Historians enable deep insight into the behavior of a process at a given point in time, but depending on which member of the automation team you are, you may not know enough about the data you’re capturing or how to optimize its use.

Renee Bassett

Aug. 20, 2012

11 min read

It was the case of the missing product. A full tank of product literally disappeared from its batch tank and supervisors had no idea where it went. Luckily, a data historian was in place. The system had documented all digital and analog measurement and control device values associated with the process, and by examining the data, management could quickly pinpoint when the level in the tank started dropping. Then, they overlaid historic trend data on all the on/off valves around the tank. From this, it was clear that the tank drain valve had been activated on a specific date and time, sending a full tank worth of product down the drain. Referencing separate data for that device at that time, supervisors were able to identify which operator had manually activated the drain valve and caused the product loss.

Enabling such deep insight into the behavior of a process at any given point in time is the purpose of a historian, which is a software application with three main functions: Acquisition of real-time data, storing of real-time data, and access to the data from various other applications for presentation to the end user. Many process plants installed such electronic data recording software when they installed their control system. But, depending on which member of the automation team you are—plant manager, engineer, operator or information technology (IT) specialist—you may not know enough about the data you’re capturing or how to optimize its use.
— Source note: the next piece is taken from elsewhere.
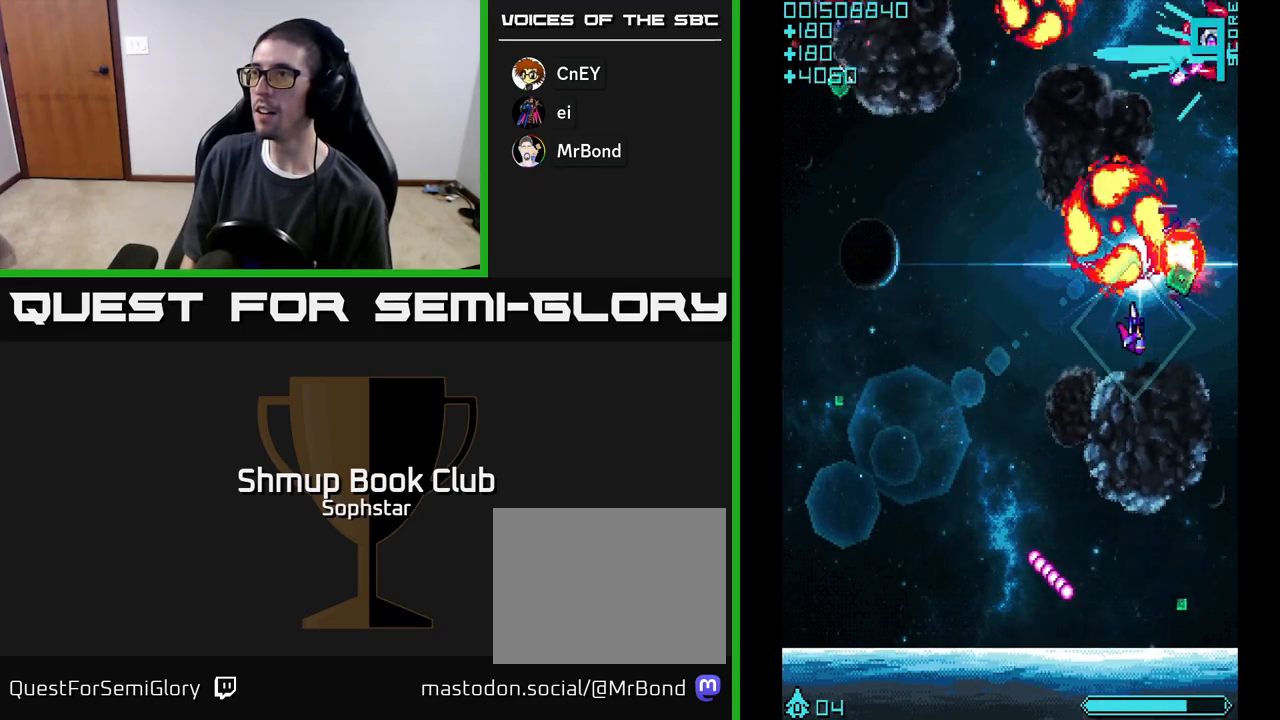
{"buttons": ["A", "DPAD_DOWN"], "left_stick": "center", "events": [[67, "DPAD_DOWN", "down"], [150, "DPAD_DOWN", "up"], [183, "DPAD_UP", "down"], [200, "DPAD_RIGHT", "up"], [300, "DPAD_LEFT", "down"], [400, "DPAD_UP", "up"], [433, "DPAD_LEFT", "up"], [450, "DPAD_DOWN", "down"]]}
“Many plant managers know they need a historian, but never see it in use,” says Marc Leroux, global marketing for Collaborative Production Management technology at automation systems vendor ABB (www.abb.com), Columbus, Ohio. “The data is often used by engineers or quality control, but not by management (other than through preconfigured reports). One part of the challenge is that the delivery mechanism, or how management is supposed to interact with the data, is not defined. It needs to be something easy to use, and end user (non-IT) configurable.”

Jim Kline, product line manager for Collaborative Production Management technology, says ABB typically sees three types of users of historians:

• Those who buy a historian to use some pre-configured application, such as alarm analysis, overall equipment effectiveness (OEE) or energy management. “In these cases, the historian design and structures are preconfigured to meet the application requirements,” Kline says.
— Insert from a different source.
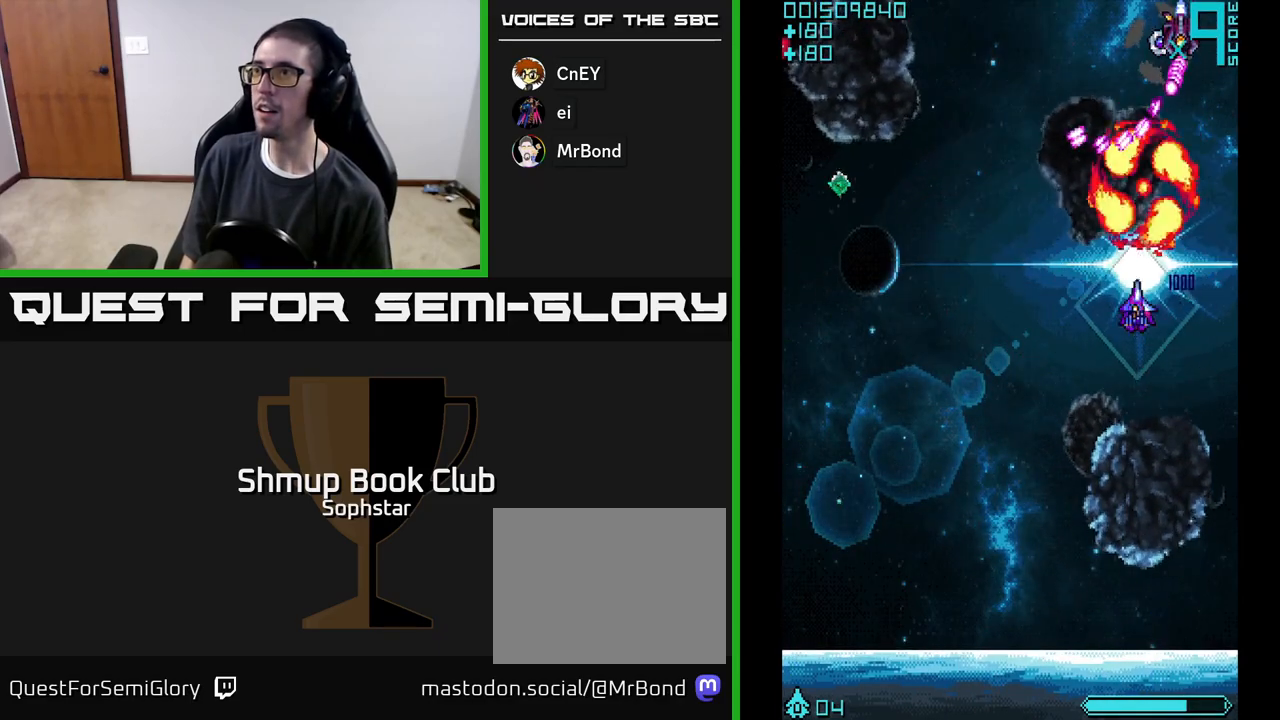
{"buttons": ["A", "DPAD_UP", "DPAD_LEFT"], "left_stick": "center", "events": [[17, "DPAD_LEFT", "down"], [100, "DPAD_DOWN", "up"], [250, "DPAD_DOWN", "down"], [350, "DPAD_DOWN", "up"], [500, "DPAD_UP", "down"]]}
• Those who implement a historian to solve a specific problem, often regulatory. “They collect the information that is needed for compliance, then will often go back to add additional data points when someone asks specific questions,” he says.

• The other type of user collects all data that they can easily configure, and waits until they have a question to answer. The belief is that, no matter what the case, the data is there.

“What we often see, in the latter two cases, is that the data is there, but without context. And data without context is just data,” says Kline.

How much data
To manage real-time process data so it becomes information, you need to know what you have coming in, and what you want to do with it. Colin More, applications engineer with global engineering and construction company M+W Group (formerly Global Automation Partners or GAP, www.mwgroup.net), says, “A historian can acquire different types of data from analog (floating point and integer), discrete (on/off, open/close, 0/1), string information, batch information, alarms and events. Historians need to serve a platform to link disparate, real-time data sources into a single application. The application can of course render the information in the form a trend, but historians can also provide the perfect platform to support applications that create [information] dashboards, compare batches, create reports, and more.”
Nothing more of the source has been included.